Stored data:
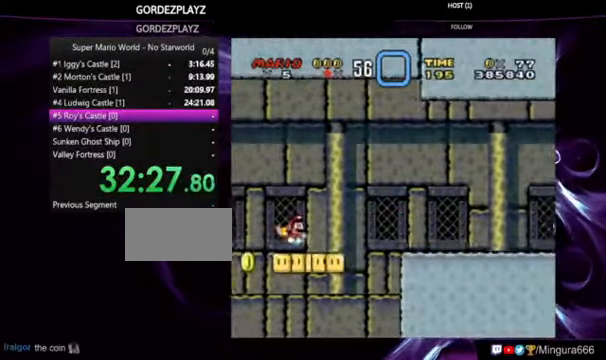
Gameplay with a controller (Nintendo layout); each line is a JSON object with the inputs held at the frame after it (dt_ms = milliseconds from this image to that frame). "events" lists button and stick changes between this image and that frame as [ms after this image, input, new state], when the widget could be followed in between. Not read: DPAD_RIGHT L1 L3 R1 R3.
{"dt_ms": 1000, "buttons": ["B", "Y"], "events": [[33, "B", "down"], [333, "B", "up"], [1000, "B", "down"]]}
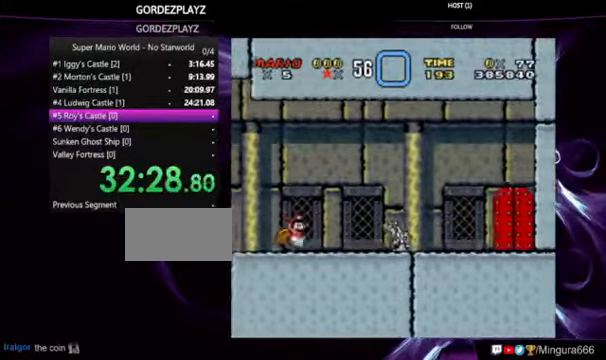
{"dt_ms": 500, "buttons": ["Y"], "events": [[400, "B", "up"]]}
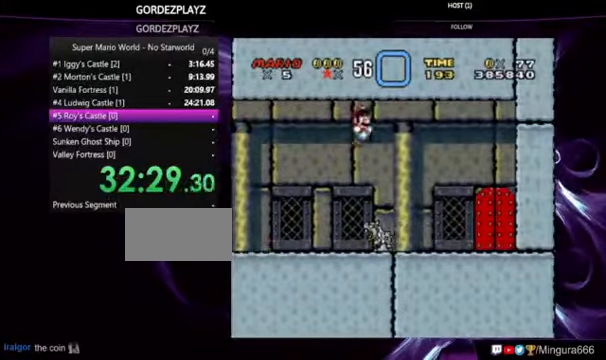
{"dt_ms": 500, "buttons": ["Y"], "events": []}
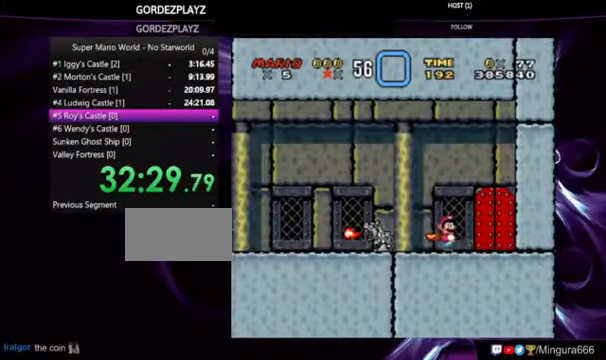
{"dt_ms": 1000, "buttons": ["Y"], "events": [[166, "DPAD_UP", "down"], [500, "DPAD_UP", "up"]]}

Work required:
Whenever the word "down" appears in a line of the data above, that line counts. Say how many lines count, and nothing more.

Answer to this task:
2